> **ACTIVITY 1**: In the earnings call transcript, what does the CFO say about contract labor this quarter?
> **ACTIVITY 2**: Please list each labor cost component the CFO describes in the earnings call transcript, along with how it is trending.
> **ACTIVITY 3**: Pick up the earnings call transcript where it stops, and carry it on from there.

BEGIN PAGE EXCERPT

Pito Chickering, Analyst
Perfect. And the last quickie for me. I may have missed it. Did you guys quantify what the turnover was, nurses and technicians for this quarter and how that compares versus 2019? Thanks.
Joel Ackerman, CFO
Thank you for that last question. We did not go into that level of detail. I think what we can say on labor, because we've gone into so much detail on labor. In the overall category, it is playing out as expected. Some of the underlying components have shifted a bit. To give a little more detail on that: base wages are above our normal averages. Our contract labor is back in line to normal, and we continue to have elevated training costs. That’s how the leverage is moving. Overall, the category is as expected.
Pito Chickering, Analyst
Great. I'll stop there. Thank you guys very much.
Joel Ackerman, CFO
Thank you.
Operator, Operator
At this time, I am showing no further questions. We do have one more question. Andrew Mok from UBS. You may go ahead, sir.

END PAGE EXCERPT
BEGIN EXCERPTED RECORDS

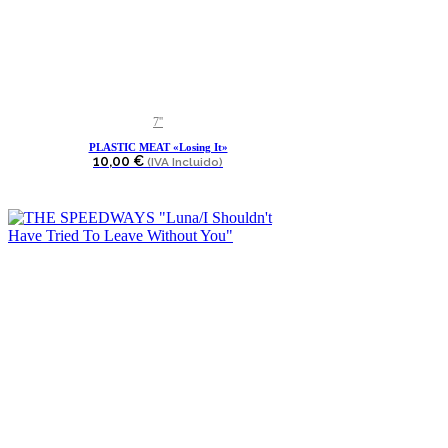
7''
PLASTIC MEAT «Losing It»
10,00
€
(IVA Incluido)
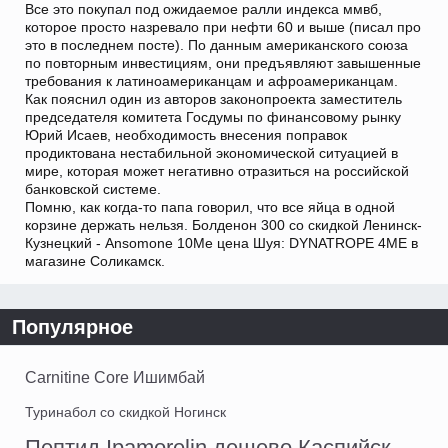
Все это покупал под ожидаемое ралли индекса ммвб,
которое просто назревало при нефти 60 и выше (писал про
это в последнем посте). По данным американского союза
по повторным инвестициям, они предъявляют завышенные
требования к латиноамериканцам и афроамериканцам.
Как пояснил один из авторов законопроекта заместитель
председателя комитета Госдумы по финансовому рынку
Юрий Исаев, необходимость внесения поправок
продиктована нестабильной экономической ситуацией в
мире, которая может негативно отразиться на российской
банковской системе.
Помню, как когда-то папа говорил, что все яйца в одной
корзине держать нельзя. Болденон 300 со скидкой Ленинск-
Кузнецкий - Ansomone 10Me цена Шуя: DYNATROPE 4ME в
магазине Соликамск.
Популярное
Carnitine Core Ишимбай
Туринабол со скидкой Ногинск
Пептид Ipamorelin дешево Каспийск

END EXCERPTED RECORDS

> **ANSWER BOX 1**: Contract labor is back in line to normal.

> **ANSWER BOX 2**:
- Base wages: above normal averages
- Contract labor: back in line to normal
- Training costs: still elevated

> **ANSWER BOX 3**:
Andrew Mok, Analyst
Hi. Just a couple follow-ups on the clinic closures. You closed down 16 clinics, but opened 10 new dialysis clinics. I'm just trying to better understand what's driving the new clinics at this point, given, I thought a lot of the clinic closures were a result of excess mortality. So, what are you seeing in the market that's causing you to open new clinics? Are there any characteristics that you would call out about them, whether they're home dialysis programs or anything like that? Thanks.
Javier Rodriguez, CEO
In general, you can imagine health care is local. There are areas where there are literally full clinics. Sometimes there are relocations. Sometimes, as you called out, there might be just a home center that was needed. There’s a little bit of all that, but as you can see, the number is materially smaller as we are very focused on ensuring that capacity utilization is where it needs to be and that we're capital efficient.
Andrew Mok, Analyst
Got it. And on the mortality, I think you gave us the absolute number in the quarter. Can you give us a sense of how the mortality rate in general is tracking and how far off are you against pre-pandemic levels? Thanks.
Javier Rodriguez, CEO
The mortality level looks roughly 1% or so higher than pre-pandemic. As Joel mentioned, it's a bit cyclical and depending on the surge. There is one or sort of the front end tends to have higher mortality in the front end of the year or the back end versus the middle of the year, but I think a good number is roughly 1% or give or take 2,000 patients.
Andrew Mok, Analyst
Great. Thanks for all the color.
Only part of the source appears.